### EXCERTO
Os fundamentos do presente recurso já foram invocados pela aqui Recorrente com as devidas adaptações às então declarações prestadas pelo também aqui Recorrido e ao acórdão do TAD, igualmente de anulação da sanção disciplinar que lhe foi aplicada, então ao abrigo do disposto no artigo 112º, nº 1, ex vi artigo 136º, nºs 1 e 4, ambos do RDFPF em vigor na época desportiva de 2019/2020, e apreciados por este Tribunal, no âmbito do recurso tramitado sob o nº 21/20.7BCLSB, no acórdão de 9.9.2021 e de cuja fundamentação de direito, à qual aderimos, se extrai:
«O n.º 1 do art.º 112.º, aplicável por força da remissão operada pelo art.º 136.º, ambos do RDLPFP, prevê a punição do uso de expressões, desenhos, escritos ou gestos injuriosos, difamatórios ou grosseiros para com órgãos da Liga ou da FPF e respetivos membros, árbitros, dirigentes, clubes e demais agentes desportivos, nomeadamente em virtude do exercício das suas funções desportivas, assim como os comportamentos que incitem à prática de atos violentos, conflituosos ou de indisciplina.
A Recorrida defende o acórdão recorrido incorreu em erro de julgamento ao ter anulado o acórdão de 09/07/2019, proferido pelo CD da FPF, que havia condenado o Recorrido na sanção disciplinar de noventa dias de suspensão e em multa, no montante de 11.480.00€.
Defende que o Recorrido praticou a infracção disciplinar por que foi punido por ter insinuado e criado a suspeita de que os erros que aponta aos árbitros foram cometidos de forma intencional e, dessa forma, ter ofendido a honra e consideração destes, bem assim como os valores da ética e fair play que devem nortear as competições desportivas.
O Recorrido, alega que não praticou a referida infracção disciplinar. Defende que se limitou a formular críticas sobre o desempenho dos árbitros visados, a qual encontra fundamento nos erros grosseiros que diz terem sido cometidos estes nos jogos de futebol em causa, tendo agido no exercício do direito à liberdade de expressão.
No acórdão recorrido entendeu-se que “(…) no caso em apreço, e mesmo no que concerne às afirmações mais contundentes e mais tenuemente ligadas aos factos concretos que foram invocados, a intenção do Demandante parece ter sido a de justificar a classificação da sua equipa e do seu principal rival, a de criticar a organização e o funcionamento da estrutura organizativa do futebol português e em particular da arbitragem, e porventura até, a de influenciar a atuação desta última, mais do que a de atentar contra a honra e o bom nome dos árbitros envolvidos nos casos individuais. Não há uma carga valorativa ultrajante, insultuosa e ofensiva da honra e dignidade dos árbitros. É uma crítica dura, sim, mas como bem se observa no Acórdão do TAD proferido no caso 23/2019, "...a liberdade de expressão engloba o direito à crítica - aliás, muitíssimo comum no domínio desportivo, como no domínio político — e, como é natural, as críticas pressupõem sempre a produção de um incómodo para o visado; não são neutras. (…)”.

### LINHAS DE DADOS
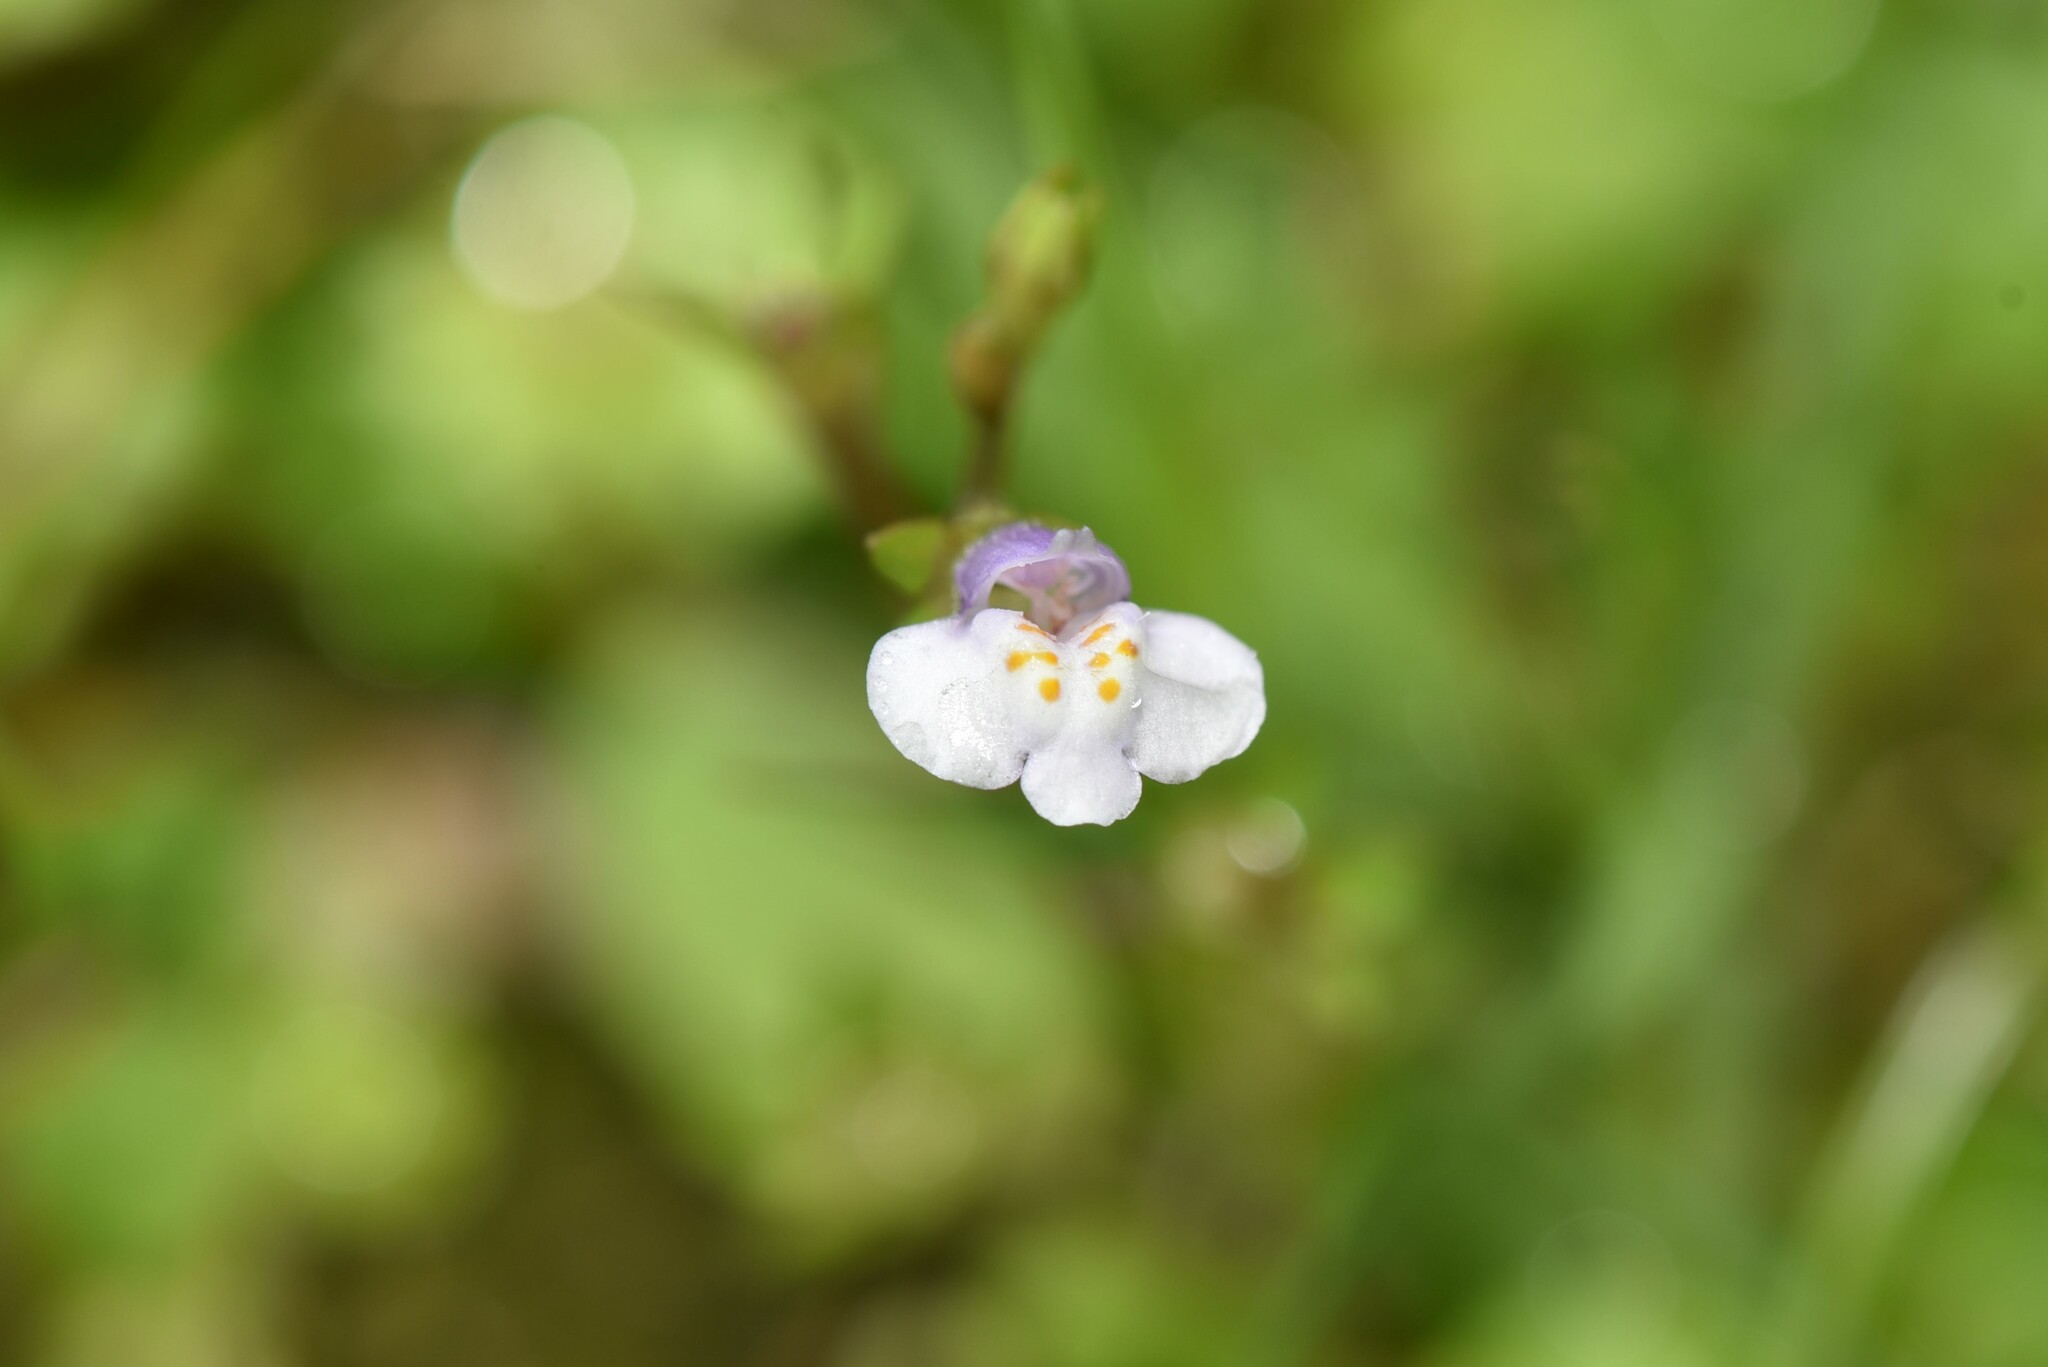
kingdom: Plantae
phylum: Tracheophyta
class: Magnoliopsida
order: Lamiales
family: Mazaceae
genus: Mazus
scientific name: Mazus pumilus
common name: Japanese mazus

### LISTA DE TAREFAS
1. No excerto sobre o recurso disciplinar no futebol, quantos dias de suspensão o CD da FPF tinha aplicado ao Recorrido?
2. Retoma o excerto sobre o recurso disciplinar no futebol a partir do ponto em que termina.

### RESPOSTAS POR TAREFA
1. Noventa dias.

2.
Vejamos.
O ilícito disciplinar em causa, resulta da violação de qualquer dos deveres previstos no n.º 1 do art.º 112.º do RDLPFP. Visa-se aí a protecção da honra, bom nome e reputação dos titulares dos órgãos da Liga ou da FPF e respetivos membros, árbitros, dirigentes, clubes e demais agentes desportivos e punir ainda os comportamentos que incitem à prática de atos violentos, conflituosos ou de indisciplina.
Sobre a referida infracção disciplinar, o STA tem vindo a entender que o uso de expressões que não se limitam a enunciar factos objectivos ou a exprimir opiniões acerca da sua qualificação à luz das regras do jogo e que afectam a honra e reputação dos árbitros, não se encontram justificadas pelo exercício do direito à liberdade de expressão, constituindo, antes, ilícitos disciplinares.
Nesse sentido, decidiu-se no ac. do STA de 11/03/2021, proc. n.º 053/20.5BCLSB, acessível em www.dgsi.pt, o seguinte: “(…) Atendendo à factualidade dada como provada, inexistem dúvidas que foram proferidas e noticiadas declarações que preenchem o tipo de infracção disciplinar previsto no artº 112º do Regulamento Disciplinar das Competições Organizadas pela Liga Portuguesa de Futebol Profissional (RDLPFP), como aliás tem vindo a ser repetido por acórdão proferidos neste STA – cfr. Acórdãos de 26.02.2019, in proc. nº 066/18.7BCLSB, de 04.06.2020, in proc. nº 0154/19.2BCLSB, de 21.05.2020, in proc. nº 0139/19.9BCLSB, de 10.09.2020, in proc. nº 038/19.4BCLSB, de 02.07.2020, in proc. nº 0139/19.9BCLSB e, de 29.02.2019, in proc. nº 66/18.7BCLSB.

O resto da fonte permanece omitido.